Monday, November 7, 2011

Shared Pain

I received a personal phone call today at work. Now under normal circumstances I don’t answer my cell phone at work unless it is a call from immediate family or someone who is a very close friend. In this case, it is a very close friend.

My friend, let’s call him Steve, yeah, I like that name and you really don’t hear it very often anymore. So, Steve calls me, we haven’t spoken for over two months, not for the lack of trying on my part, I’ve sent him text messages, left voicemails, posted on his Facebook page. I did everything I could to get a hold of him except drive up to his home on the New Jersey and Pennsylvania boarder, grab him by his short hairs and drag him out into the sunlight kicking, screaming and cursing my name and my ancestor’s names too.

So, when I saw his name and photo pop up on my overpriced smart phone I immediately answered and headed for a private place in the museum. Now, let me clarify some facts for you my dear readers; Steve and I have only known each other for eight months and we spent three weeks working together every day. At night we would hit the local bars for endless hours of bullshit and bonding. It turned out that Steve and I have a lot in common; ie. Horror movies, horror books, work ethic and a deep desire to talk about anything BUT WORK!

And for three weeks we did just that. Even at work we managed to not talk about work.

You see, while Steve works for one of the best companies in a very small field and he is one of the best at what he does, he is also Staff Sergeant for Uncle Sam and has done three tours in Iraq over the past ten years. His job for Uncle Sam is classified but I can tell you that he is damn good at his government job and because he is so good at it his skills are in high demand. So is his friendship.

Now, if you have never been a part of a close knit unit who have put their lives on the line for each other twenty-four hours a day for endless years on end there are no amount of words I can use to express how close you become to the men you are serving with. The things your share with your fellow soldiers and sailors over the years can only be understood by those that have served. It’s a rough life, especially since the war on terror started. Steve has suffered but he has managed to maintain a living wage outside of military service.

Now that I’ve explained all this I can now divulge some of our phone conversation and why I will always answer phone calls from close friends.

Since the last time I spoke with my pal he has suffered some terrible losses. One of the members of his reserve unit died in a terrible motorcycle accident, another committed suicide and his units commander is now retiring. Basically, three of his closest and most trusted friends have disappeared from his life. It pains me to even think of something like this happening to me and during my conversation with Steve I could feel the pain he was trying to hold inside. He told me he’s been in “ghost” mode since he got the news. I couldn’t blame him. How could I?

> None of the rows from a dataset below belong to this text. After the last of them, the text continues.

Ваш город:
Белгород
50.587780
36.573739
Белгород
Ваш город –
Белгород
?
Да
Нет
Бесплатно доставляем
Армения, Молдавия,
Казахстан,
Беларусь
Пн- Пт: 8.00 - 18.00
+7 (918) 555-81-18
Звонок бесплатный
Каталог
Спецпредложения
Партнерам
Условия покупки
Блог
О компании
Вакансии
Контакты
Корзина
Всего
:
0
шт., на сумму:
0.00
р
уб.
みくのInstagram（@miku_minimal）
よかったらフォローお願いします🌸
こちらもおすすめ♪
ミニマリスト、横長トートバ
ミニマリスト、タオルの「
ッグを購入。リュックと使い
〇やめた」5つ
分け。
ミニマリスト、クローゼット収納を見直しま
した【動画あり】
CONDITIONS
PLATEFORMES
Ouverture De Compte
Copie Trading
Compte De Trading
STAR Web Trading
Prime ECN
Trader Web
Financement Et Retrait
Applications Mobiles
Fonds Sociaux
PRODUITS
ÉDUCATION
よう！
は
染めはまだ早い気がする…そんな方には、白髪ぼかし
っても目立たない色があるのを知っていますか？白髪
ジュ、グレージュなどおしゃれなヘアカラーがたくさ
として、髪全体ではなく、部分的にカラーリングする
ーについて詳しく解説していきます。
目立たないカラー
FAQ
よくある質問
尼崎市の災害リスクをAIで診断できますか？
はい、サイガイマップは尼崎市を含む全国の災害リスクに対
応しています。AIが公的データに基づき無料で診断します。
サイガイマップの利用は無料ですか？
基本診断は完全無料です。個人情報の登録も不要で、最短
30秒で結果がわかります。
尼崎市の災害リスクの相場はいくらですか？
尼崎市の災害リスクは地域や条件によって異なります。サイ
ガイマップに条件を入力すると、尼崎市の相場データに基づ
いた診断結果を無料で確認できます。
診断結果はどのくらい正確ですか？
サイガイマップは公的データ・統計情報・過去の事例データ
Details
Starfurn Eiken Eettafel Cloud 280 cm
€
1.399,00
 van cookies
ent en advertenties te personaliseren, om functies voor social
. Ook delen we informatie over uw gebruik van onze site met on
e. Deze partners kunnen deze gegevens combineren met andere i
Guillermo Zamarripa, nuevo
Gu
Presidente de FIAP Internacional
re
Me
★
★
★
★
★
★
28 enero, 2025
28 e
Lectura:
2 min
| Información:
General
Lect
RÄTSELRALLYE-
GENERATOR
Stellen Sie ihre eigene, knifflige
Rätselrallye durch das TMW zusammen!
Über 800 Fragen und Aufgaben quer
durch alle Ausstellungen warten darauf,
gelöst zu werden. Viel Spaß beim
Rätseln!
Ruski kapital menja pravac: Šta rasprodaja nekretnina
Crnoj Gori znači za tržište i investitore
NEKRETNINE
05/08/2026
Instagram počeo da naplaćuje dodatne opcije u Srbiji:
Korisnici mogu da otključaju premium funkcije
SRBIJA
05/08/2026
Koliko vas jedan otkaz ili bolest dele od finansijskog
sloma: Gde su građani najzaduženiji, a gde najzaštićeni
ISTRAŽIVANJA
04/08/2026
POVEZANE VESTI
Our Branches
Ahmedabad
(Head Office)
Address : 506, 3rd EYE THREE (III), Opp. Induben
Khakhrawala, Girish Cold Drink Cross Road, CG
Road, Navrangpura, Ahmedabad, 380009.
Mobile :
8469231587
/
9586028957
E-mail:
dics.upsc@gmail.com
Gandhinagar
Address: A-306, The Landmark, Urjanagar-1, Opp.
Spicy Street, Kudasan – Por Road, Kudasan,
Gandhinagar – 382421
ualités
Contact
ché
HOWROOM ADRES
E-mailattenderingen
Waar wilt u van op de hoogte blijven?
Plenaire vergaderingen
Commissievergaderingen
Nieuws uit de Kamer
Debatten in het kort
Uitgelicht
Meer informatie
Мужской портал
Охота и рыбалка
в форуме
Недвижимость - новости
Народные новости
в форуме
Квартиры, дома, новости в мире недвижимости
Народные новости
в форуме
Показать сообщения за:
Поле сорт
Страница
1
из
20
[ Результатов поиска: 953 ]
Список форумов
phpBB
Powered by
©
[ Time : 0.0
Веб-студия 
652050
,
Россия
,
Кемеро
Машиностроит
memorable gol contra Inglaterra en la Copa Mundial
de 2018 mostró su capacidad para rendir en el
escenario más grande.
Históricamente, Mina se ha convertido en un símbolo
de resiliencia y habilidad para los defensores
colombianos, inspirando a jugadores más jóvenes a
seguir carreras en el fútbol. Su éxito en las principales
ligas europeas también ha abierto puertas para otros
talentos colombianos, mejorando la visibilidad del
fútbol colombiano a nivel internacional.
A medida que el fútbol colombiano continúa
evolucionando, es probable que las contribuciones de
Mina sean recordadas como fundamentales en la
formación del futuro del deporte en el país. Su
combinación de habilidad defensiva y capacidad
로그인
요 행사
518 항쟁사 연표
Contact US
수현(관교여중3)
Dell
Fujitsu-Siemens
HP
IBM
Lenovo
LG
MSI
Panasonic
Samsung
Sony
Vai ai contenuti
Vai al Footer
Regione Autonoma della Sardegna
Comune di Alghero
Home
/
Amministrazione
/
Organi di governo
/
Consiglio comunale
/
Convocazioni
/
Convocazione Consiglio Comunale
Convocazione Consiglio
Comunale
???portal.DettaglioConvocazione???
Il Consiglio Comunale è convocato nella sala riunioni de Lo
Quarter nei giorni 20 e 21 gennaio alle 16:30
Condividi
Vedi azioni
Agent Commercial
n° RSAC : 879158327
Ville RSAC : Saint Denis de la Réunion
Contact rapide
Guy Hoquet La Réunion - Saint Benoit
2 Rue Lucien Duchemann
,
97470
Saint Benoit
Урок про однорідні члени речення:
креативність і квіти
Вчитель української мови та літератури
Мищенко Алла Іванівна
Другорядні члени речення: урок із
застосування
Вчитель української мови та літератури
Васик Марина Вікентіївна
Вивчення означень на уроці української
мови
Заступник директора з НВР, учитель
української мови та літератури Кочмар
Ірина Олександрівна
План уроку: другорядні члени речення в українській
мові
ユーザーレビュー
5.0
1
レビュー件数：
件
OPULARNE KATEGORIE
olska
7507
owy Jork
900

Here is a close friend, a soldier, a hero, a brother in arms and a man I would take a bullet for in pain. I listened to what he had to say, we made jokes when with each other when appropriate. We talked about people we both know, new internet sites, future vacation plans, horror books, women and cigars. We talked about everything but the crap that causes us stress. It was a great conversation. A much needed conversation.

I hope it is not our last.

Steve is more loyal to the people he cares about than he probably should be. He will bend over backwards to help a buddy out when they are in need. Hell, he’ll even bail your ass out of jail if he isn’t in jail with you. He drinks Yngling by the case and Jameson by the gallon. He smokes his cigarettes by the pack and will stay out until it’s time to go to work. He is a hooligan who celebrates his Irish heritage with pride and knows more Polish jokes than I know Irish jokes. My pal is hurting and I hurt for him. I don’t know where he is tonight and I know he is working through a lot of crap that would crush most people. I pray for his safety and a guiding light to help him through the dark times that seem to have fallen on him.

Thanks for reading, and if you run into a short, dark haired Irishman who has had too much to drink and is looking for a fight tonight with some crazy tattoos from foreign tattoo artists. Try to gently guide him into a safe harbor.